June 20, 2016 at 9:12 am

Honestly I watch some broadcast TV via OTA, however much of we watch is Netflix or Hulu. I subscribe to CBS all access, $5.99 who cares although our local CBS affiliate is not on it. However most people I know have drop MVPD, have done so because of the cost and are only using Netflix, no broadcast TV. OTT May get new customer, but will depend on the price of the service. If OTT cost the same as normal MVPD bundle it will fail.

    Veronica Serrano Padilla says:

    June 20, 2016 at 12:20 pm

    Here’s what will likely happen: a number of OTT companies will get access to broadcast and cable stations. They will start out with maybe 20 or so channels and the cost will be attractive to consumers. Then, slowly over time, the broadcasters and companies who own all the networks will keep requiring the OTT providers to add more and more marginal channels. (i.e. if you want to have the ABC affiliate, you’ll have to add Disney, ESPN and all the other channels they have.) Eventually, the OTT package will cost too much and have too many channels. In other words, OTT will end up just like cable TV and satellite…

    Amneris Vargas says:

    June 22, 2016 at 2:22 pm

    All would be wise to watch Canada’s version of the FCC (CRTC) and Pick-and-Pay. The “Wheeler” of Canada is angry with big cable for screwing around during Phase I and now hearings are scheduled for September 7th, in advance of December’s second-phase (which is pure ala carte channels to consumers). Pay for only the channels (not bundles) you want or can afford:

    Wagner Pereira says:

    June 23, 2016 at 3:57 am

    “The commission has heard complaints from consumers who felt the long-awaited arrival of more choice in assembling TV packages hasn’t proven to be the deal or the discount they hoped” Imagine That. Exactly what I have posted for years. 10 channels ala carte will cost you the same as 300 channels now. Some deal!
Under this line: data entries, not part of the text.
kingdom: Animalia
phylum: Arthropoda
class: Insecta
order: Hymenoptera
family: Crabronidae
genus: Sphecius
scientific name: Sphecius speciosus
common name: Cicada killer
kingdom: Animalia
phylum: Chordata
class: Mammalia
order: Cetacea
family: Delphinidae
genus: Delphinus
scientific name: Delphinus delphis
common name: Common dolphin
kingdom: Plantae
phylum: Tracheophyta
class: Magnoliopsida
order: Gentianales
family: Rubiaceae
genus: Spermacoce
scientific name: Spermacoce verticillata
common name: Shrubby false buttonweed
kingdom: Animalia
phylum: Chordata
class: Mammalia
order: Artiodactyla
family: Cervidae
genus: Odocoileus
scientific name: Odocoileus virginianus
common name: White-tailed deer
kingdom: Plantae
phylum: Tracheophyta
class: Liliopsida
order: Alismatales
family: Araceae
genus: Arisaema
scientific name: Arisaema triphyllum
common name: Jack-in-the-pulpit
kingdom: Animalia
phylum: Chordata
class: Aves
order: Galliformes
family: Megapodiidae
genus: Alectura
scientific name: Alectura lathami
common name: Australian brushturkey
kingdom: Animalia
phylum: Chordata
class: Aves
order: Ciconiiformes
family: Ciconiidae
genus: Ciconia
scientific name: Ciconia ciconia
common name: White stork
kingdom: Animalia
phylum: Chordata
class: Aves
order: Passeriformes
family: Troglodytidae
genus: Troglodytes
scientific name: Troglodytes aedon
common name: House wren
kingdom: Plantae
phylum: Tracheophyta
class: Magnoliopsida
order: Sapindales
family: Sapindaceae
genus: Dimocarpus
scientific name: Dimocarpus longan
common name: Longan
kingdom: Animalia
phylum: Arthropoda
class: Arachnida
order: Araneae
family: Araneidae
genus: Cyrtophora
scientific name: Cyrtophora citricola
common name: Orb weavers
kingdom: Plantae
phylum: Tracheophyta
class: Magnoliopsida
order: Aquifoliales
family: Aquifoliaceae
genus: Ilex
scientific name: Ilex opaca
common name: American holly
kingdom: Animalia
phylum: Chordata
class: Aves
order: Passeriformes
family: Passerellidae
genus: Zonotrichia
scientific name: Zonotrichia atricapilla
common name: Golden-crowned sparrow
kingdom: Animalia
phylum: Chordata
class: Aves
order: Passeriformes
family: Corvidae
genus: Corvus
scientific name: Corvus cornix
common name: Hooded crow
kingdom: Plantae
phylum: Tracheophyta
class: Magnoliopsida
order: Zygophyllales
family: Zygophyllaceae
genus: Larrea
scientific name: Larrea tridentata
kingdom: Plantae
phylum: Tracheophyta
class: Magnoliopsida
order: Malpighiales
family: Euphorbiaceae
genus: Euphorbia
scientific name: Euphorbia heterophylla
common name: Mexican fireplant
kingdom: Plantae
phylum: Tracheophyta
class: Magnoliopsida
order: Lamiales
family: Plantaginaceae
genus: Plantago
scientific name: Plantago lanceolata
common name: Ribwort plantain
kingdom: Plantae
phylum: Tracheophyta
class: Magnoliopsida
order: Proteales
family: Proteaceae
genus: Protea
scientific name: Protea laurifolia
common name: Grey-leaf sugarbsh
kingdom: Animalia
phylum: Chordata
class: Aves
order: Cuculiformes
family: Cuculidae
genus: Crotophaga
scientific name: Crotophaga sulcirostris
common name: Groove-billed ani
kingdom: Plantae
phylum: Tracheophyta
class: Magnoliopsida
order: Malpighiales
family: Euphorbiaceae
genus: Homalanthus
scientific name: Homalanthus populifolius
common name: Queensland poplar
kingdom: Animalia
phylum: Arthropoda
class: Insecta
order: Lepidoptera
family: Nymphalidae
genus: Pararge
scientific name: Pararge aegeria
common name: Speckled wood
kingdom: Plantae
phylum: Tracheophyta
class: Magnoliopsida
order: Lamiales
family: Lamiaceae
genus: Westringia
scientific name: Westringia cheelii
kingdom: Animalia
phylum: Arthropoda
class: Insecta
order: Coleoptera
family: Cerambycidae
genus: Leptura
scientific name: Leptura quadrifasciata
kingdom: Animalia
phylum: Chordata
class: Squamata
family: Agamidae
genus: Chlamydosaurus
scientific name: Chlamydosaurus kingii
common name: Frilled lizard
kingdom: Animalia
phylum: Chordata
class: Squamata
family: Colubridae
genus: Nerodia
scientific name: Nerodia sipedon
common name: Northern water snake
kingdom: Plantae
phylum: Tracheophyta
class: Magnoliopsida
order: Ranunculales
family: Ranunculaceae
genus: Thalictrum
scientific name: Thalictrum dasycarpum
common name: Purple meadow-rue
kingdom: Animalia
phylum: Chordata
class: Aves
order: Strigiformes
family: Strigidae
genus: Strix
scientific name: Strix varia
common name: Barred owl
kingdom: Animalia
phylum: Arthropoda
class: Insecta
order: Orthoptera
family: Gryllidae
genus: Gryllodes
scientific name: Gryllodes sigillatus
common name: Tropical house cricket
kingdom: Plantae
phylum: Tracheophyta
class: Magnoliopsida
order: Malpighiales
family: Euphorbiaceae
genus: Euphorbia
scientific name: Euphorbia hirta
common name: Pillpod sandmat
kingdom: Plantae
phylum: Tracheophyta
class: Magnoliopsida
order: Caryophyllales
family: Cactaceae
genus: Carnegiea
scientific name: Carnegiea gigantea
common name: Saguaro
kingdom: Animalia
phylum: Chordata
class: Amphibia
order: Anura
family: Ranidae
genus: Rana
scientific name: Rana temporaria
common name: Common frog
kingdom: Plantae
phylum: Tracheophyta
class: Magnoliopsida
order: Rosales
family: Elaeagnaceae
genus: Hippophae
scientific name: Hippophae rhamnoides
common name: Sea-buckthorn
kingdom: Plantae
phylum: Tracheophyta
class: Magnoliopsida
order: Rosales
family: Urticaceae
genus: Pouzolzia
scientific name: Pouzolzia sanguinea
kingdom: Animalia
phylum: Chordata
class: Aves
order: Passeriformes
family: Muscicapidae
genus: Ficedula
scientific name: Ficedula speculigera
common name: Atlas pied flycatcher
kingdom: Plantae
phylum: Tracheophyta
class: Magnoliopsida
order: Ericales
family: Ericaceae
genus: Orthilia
    Veronica Serrano Padilla says:

    June 23, 2016 at 1:26 pm

    @Insider: Here’s where you can use that saying and actually do it correctly (unlike your previous attempt –
    That Old Dog Won’t Hunt…. LMAO!!

    Wagner Pereira says:

    July 14, 2016 at 1:49 am

    As I stated then might try Google. You added old. Which I did not use. You are changing the quotes and incorrect.